- Task description
Copy out the lines below word for word.
- Opening Delimiter -
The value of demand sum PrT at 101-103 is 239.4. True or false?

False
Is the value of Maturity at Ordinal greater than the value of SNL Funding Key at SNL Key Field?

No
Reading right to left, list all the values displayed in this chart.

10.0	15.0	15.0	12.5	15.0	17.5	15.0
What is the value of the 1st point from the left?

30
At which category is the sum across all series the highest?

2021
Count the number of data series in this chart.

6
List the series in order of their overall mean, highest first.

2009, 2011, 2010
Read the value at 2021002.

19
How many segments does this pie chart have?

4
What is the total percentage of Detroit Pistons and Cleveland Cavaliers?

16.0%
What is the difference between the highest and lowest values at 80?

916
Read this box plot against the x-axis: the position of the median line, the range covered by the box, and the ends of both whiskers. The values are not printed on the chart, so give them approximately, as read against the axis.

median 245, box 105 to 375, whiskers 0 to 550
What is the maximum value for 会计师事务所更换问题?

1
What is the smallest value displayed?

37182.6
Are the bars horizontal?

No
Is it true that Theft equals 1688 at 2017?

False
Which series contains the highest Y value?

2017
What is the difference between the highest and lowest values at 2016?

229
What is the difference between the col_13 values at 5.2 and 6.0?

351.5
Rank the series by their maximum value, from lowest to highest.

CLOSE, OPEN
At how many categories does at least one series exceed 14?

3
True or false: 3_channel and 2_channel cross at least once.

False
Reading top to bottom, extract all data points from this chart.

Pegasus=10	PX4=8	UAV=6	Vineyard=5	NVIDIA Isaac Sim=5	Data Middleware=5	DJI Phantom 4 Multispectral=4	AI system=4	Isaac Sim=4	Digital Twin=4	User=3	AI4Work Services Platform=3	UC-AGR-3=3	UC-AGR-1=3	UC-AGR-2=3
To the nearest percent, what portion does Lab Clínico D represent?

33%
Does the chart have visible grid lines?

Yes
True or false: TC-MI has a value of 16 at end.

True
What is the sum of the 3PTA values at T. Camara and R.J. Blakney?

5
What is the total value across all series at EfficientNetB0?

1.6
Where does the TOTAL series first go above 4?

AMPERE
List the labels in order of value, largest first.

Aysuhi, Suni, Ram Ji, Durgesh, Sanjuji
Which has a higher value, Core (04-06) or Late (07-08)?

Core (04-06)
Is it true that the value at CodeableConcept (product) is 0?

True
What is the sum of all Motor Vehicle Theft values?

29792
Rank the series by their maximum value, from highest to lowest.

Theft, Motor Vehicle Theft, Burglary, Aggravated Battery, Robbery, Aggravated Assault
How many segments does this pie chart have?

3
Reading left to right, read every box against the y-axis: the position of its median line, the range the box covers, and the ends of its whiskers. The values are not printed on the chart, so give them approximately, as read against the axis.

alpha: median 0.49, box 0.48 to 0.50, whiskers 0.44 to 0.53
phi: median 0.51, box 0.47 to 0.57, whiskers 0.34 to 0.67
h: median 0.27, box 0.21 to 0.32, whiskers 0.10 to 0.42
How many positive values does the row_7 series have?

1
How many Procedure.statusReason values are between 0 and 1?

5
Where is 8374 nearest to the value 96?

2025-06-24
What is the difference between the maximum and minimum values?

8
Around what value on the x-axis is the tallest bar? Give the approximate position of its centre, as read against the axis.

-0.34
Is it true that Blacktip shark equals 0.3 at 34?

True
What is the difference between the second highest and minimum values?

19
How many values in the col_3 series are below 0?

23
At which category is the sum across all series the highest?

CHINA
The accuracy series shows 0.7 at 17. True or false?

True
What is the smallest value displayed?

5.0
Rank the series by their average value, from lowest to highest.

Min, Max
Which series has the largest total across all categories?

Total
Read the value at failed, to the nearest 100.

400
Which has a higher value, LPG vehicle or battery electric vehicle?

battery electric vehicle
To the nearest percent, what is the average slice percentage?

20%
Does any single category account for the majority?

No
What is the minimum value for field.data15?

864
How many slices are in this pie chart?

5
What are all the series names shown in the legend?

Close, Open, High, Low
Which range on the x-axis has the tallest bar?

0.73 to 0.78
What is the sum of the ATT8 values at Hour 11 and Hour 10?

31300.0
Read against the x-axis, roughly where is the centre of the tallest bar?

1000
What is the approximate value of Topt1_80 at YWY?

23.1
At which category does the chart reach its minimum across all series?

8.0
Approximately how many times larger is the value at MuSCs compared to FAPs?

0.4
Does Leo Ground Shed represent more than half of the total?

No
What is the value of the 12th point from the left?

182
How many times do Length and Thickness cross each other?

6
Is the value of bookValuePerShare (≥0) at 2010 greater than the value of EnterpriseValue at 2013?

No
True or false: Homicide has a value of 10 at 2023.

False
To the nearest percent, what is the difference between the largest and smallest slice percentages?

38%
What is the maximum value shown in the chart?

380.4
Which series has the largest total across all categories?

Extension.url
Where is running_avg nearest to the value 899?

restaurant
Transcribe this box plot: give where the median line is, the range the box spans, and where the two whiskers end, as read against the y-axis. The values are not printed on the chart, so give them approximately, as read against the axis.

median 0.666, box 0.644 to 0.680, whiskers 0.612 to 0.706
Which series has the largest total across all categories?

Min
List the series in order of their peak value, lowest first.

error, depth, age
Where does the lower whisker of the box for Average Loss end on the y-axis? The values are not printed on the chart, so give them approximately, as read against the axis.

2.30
- Closing Delimiter -
- Answer to the problem
The value of demand sum PrT at 101-103 is 239.4. True or false?

False
Is the value of Maturity at Ordinal greater than the value of SNL Funding Key at SNL Key Field?

No
Reading right to left, list all the values displayed in this chart.

10.0	15.0	15.0	12.5	15.0	17.5	15.0
What is the value of the 1st point from the left?

30
At which category is the sum across all series the highest?

2021
Count the number of data series in this chart.

6
List the series in order of their overall mean, highest first.

2009, 2011, 2010
Read the value at 2021002.

19
How many segments does this pie chart have?

4
What is the total percentage of Detroit Pistons and Cleveland Cavaliers?

16.0%
What is the difference between the highest and lowest values at 80?

916
Read this box plot against the x-axis: the position of the median line, the range covered by the box, and the ends of both whiskers. The values are not printed on the chart, so give them approximately, as read against the axis.

median 245, box 105 to 375, whiskers 0 to 550
What is the maximum value for 会计师事务所更换问题?

1
What is the smallest value displayed?

37182.6
Are the bars horizontal?

No
Is it true that Theft equals 1688 at 2017?

False
Which series contains the highest Y value?

2017
What is the difference between the highest and lowest values at 2016?

229
What is the difference between the col_13 values at 5.2 and 6.0?

351.5
Rank the series by their maximum value, from lowest to highest.

CLOSE, OPEN
At how many categories does at least one series exceed 14?

3
True or false: 3_channel and 2_channel cross at least once.

False
Reading top to bottom, extract all data points from this chart.

Pegasus=10	PX4=8	UAV=6	Vineyard=5	NVIDIA Isaac Sim=5	Data Middleware=5	DJI Phantom 4 Multispectral=4	AI system=4	Isaac Sim=4	Digital Twin=4	User=3	AI4Work Services Platform=3	UC-AGR-3=3	UC-AGR-1=3	UC-AGR-2=3
To the nearest percent, what portion does Lab Clínico D represent?

33%
Does the chart have visible grid lines?

Yes
True or false: TC-MI has a value of 16 at end.

True
What is the sum of the 3PTA values at T. Camara and R.J. Blakney?

5
What is the total value across all series at EfficientNetB0?

1.6
Where does the TOTAL series first go above 4?

AMPERE
List the labels in order of value, largest first.

Aysuhi, Suni, Ram Ji, Durgesh, Sanjuji
Which has a higher value, Core (04-06) or Late (07-08)?

Core (04-06)
Is it true that the value at CodeableConcept (product) is 0?

True
What is the sum of all Motor Vehicle Theft values?

29792
Rank the series by their maximum value, from highest to lowest.

Theft, Motor Vehicle Theft, Burglary, Aggravated Battery, Robbery, Aggravated Assault
How many segments does this pie chart have?

3
Reading left to right, read every box against the y-axis: the position of its median line, the range the box covers, and the ends of its whiskers. The values are not printed on the chart, so give them approximately, as read against the axis.

alpha: median 0.49, box 0.48 to 0.50, whiskers 0.44 to 0.53
phi: median 0.51, box 0.47 to 0.57, whiskers 0.34 to 0.67
h: median 0.27, box 0.21 to 0.32, whiskers 0.10 to 0.42
How many positive values does the row_7 series have?

1
How many Procedure.statusReason values are between 0 and 1?

5
Where is 8374 nearest to the value 96?

2025-06-24
What is the difference between the maximum and minimum values?

8
Around what value on the x-axis is the tallest bar? Give the approximate position of its centre, as read against the axis.

-0.34
Is it true that Blacktip shark equals 0.3 at 34?

True
What is the difference between the second highest and minimum values?

19
How many values in the col_3 series are below 0?

23
At which category is the sum across all series the highest?

CHINA
The accuracy series shows 0.7 at 17. True or false?

True
What is the smallest value displayed?

5.0
Rank the series by their average value, from lowest to highest.

Min, Max
Which series has the largest total across all categories?

Total
Read the value at failed, to the nearest 100.

400
Which has a higher value, LPG vehicle or battery electric vehicle?

battery electric vehicle
To the nearest percent, what is the average slice percentage?

20%
Does any single category account for the majority?

No
What is the minimum value for field.data15?

864
How many slices are in this pie chart?

5
What are all the series names shown in the legend?

Close, Open, High, Low
Which range on the x-axis has the tallest bar?

0.73 to 0.78
What is the sum of the ATT8 values at Hour 11 and Hour 10?

31300.0
Read against the x-axis, roughly where is the centre of the tallest bar?

1000
What is the approximate value of Topt1_80 at YWY?

23.1
At which category does the chart reach its minimum across all series?

8.0
Approximately how many times larger is the value at MuSCs compared to FAPs?

0.4
Does Leo Ground Shed represent more than half of the total?

No
What is the value of the 12th point from the left?

182
How many times do Length and Thickness cross each other?

6
Is the value of bookValuePerShare (≥0) at 2010 greater than the value of EnterpriseValue at 2013?

No
True or false: Homicide has a value of 10 at 2023.

False
To the nearest percent, what is the difference between the largest and smallest slice percentages?

38%
What is the maximum value shown in the chart?

380.4
Which series has the largest total across all categories?

Extension.url
Where is running_avg nearest to the value 899?

restaurant
Transcribe this box plot: give where the median line is, the range the box spans, and where the two whiskers end, as read against the y-axis. The values are not printed on the chart, so give them approximately, as read against the axis.

median 0.666, box 0.644 to 0.680, whiskers 0.612 to 0.706
Which series has the largest total across all categories?

Min
List the series in order of their peak value, lowest first.

error, depth, age
Where does the lower whisker of the box for Average Loss end on the y-axis? The values are not printed on the chart, so give them approximately, as read against the axis.

2.30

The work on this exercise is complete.